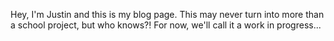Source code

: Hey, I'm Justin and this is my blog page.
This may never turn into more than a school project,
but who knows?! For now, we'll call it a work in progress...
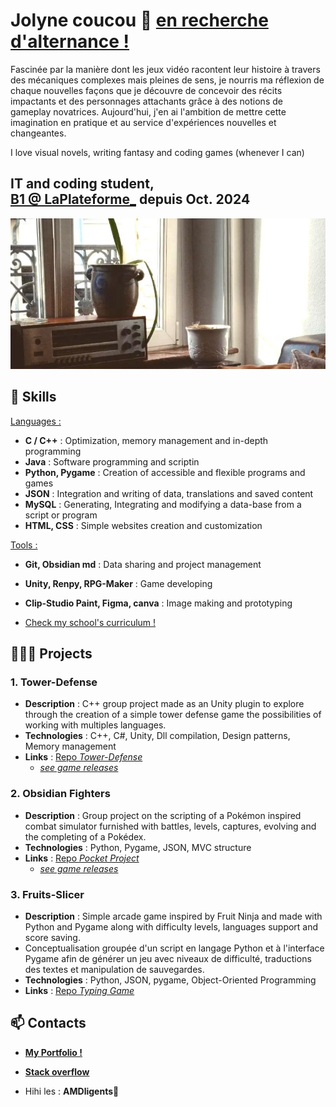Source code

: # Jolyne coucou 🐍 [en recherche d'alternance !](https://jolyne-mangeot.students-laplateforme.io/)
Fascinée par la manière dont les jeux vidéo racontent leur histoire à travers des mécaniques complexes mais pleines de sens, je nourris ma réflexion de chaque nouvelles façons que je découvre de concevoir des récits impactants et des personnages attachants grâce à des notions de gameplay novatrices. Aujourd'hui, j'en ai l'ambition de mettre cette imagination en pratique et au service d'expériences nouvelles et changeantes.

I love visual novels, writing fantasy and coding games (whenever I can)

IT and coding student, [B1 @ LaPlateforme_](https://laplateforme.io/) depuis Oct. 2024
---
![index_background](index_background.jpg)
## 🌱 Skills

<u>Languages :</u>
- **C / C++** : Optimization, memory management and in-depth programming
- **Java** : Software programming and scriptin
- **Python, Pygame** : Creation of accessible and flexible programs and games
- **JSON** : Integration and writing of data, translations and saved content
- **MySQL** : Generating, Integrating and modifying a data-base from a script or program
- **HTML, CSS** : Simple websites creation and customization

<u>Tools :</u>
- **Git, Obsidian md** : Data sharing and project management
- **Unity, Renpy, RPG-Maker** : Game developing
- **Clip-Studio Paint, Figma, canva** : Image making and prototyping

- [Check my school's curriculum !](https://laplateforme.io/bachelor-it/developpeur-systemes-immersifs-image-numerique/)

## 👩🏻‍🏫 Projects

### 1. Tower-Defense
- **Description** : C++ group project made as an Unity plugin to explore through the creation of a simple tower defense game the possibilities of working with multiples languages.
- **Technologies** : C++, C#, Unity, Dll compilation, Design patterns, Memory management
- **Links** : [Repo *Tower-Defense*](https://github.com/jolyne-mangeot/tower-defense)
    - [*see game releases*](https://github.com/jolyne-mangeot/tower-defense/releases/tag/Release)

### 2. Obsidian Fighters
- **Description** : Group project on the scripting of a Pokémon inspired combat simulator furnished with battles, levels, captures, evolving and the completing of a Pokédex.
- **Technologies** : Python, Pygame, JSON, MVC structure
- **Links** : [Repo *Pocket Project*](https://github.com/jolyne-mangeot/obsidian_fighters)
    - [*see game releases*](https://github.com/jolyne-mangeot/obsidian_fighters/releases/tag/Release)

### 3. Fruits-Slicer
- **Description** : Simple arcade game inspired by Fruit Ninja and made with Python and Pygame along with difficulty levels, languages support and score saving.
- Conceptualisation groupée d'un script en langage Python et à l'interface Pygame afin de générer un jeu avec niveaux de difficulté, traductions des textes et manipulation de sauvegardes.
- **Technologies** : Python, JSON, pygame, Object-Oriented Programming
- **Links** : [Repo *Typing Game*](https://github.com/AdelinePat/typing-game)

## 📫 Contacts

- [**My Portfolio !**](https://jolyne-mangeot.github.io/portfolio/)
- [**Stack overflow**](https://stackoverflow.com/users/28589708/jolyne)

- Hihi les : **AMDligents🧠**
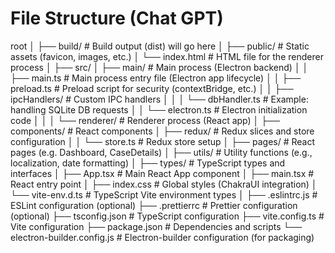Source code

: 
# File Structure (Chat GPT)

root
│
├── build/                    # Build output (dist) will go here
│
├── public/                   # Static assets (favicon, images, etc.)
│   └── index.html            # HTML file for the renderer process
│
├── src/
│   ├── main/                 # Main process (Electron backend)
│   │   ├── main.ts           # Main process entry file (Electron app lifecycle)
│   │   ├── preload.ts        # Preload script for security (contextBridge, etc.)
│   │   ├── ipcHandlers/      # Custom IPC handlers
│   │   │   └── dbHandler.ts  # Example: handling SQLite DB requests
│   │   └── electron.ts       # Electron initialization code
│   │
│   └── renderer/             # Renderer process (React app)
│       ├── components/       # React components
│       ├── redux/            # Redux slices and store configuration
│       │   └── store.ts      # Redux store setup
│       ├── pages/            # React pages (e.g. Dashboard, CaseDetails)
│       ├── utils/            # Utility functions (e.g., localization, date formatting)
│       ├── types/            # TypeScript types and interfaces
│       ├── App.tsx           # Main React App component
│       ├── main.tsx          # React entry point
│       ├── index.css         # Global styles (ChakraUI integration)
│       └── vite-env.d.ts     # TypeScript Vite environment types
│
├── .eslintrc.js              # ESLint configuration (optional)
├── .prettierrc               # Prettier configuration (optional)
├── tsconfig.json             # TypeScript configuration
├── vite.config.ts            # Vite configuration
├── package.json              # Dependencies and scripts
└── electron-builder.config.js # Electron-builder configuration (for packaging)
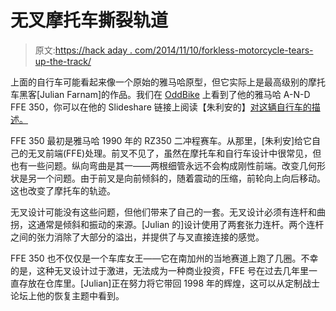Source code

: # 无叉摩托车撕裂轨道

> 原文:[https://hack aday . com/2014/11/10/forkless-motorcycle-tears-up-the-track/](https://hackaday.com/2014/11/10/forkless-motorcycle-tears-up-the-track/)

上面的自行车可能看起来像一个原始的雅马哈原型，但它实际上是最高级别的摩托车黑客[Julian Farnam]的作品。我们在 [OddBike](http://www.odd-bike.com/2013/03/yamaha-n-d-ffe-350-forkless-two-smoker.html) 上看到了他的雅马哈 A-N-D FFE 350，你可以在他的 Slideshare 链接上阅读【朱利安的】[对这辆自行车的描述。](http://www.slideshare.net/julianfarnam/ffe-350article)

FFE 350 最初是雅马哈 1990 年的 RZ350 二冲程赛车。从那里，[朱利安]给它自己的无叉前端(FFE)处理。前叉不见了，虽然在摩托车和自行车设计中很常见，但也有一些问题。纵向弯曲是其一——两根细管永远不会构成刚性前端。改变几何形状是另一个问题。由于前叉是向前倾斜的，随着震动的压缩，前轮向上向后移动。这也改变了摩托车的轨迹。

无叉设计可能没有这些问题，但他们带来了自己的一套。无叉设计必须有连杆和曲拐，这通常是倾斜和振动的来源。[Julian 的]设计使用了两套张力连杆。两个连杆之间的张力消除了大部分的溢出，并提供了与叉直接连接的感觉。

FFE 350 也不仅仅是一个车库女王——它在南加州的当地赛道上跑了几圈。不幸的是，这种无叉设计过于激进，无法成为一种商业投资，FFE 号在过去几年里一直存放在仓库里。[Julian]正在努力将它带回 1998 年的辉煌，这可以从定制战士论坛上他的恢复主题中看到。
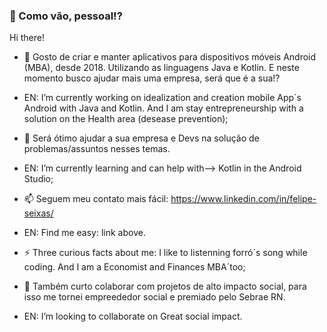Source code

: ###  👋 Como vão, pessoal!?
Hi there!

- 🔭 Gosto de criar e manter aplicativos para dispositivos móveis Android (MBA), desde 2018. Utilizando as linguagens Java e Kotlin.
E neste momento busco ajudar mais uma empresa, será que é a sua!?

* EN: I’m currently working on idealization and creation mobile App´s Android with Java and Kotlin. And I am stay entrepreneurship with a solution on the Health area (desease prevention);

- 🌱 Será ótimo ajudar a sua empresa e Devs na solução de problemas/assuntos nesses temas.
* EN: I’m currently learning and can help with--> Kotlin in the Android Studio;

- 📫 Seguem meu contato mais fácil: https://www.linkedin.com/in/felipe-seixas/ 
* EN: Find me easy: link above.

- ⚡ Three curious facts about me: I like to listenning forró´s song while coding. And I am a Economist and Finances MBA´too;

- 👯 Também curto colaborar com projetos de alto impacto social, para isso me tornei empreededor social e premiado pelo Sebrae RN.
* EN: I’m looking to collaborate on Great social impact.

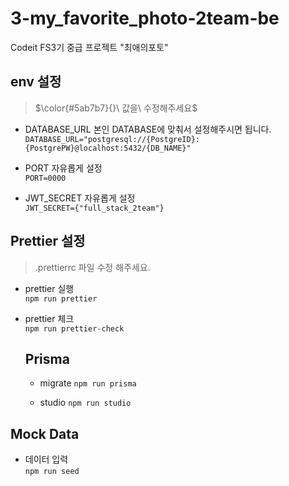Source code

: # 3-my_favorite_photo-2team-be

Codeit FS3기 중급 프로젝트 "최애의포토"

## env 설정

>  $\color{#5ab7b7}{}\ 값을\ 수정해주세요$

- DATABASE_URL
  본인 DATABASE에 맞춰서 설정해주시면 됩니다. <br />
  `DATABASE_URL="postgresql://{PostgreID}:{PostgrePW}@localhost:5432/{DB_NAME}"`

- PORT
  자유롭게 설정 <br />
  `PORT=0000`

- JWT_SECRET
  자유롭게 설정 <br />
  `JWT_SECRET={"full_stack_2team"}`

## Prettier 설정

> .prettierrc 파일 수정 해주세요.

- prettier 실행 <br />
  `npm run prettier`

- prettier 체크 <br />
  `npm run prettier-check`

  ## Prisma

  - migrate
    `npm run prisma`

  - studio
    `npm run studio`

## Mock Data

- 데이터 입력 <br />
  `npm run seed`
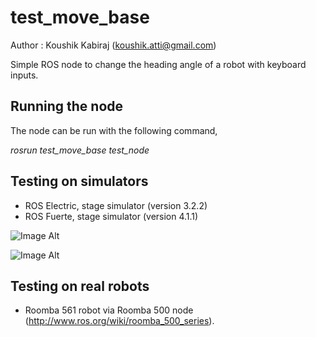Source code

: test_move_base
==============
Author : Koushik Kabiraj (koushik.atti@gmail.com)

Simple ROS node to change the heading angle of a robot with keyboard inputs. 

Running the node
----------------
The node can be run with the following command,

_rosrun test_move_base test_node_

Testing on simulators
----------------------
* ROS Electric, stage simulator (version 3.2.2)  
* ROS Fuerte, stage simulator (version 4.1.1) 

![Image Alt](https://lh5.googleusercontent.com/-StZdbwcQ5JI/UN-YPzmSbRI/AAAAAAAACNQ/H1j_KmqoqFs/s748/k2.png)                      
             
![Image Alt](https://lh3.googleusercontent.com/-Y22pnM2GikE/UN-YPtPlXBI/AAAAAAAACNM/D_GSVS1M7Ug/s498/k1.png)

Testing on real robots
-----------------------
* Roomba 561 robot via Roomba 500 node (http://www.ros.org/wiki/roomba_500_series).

━━━━

Copy out every line of the data that contains the string "para". Letter case matters.

- 🔭 Gosto de criar e manter aplicativos para dispositivos móveis Android (MBA), desde 2018. Utilizando as linguagens Java e Kotlin.
- 👯 Também curto colaborar com projetos de alto impacto social, para isso me tornei empreededor social e premiado pelo Sebrae RN.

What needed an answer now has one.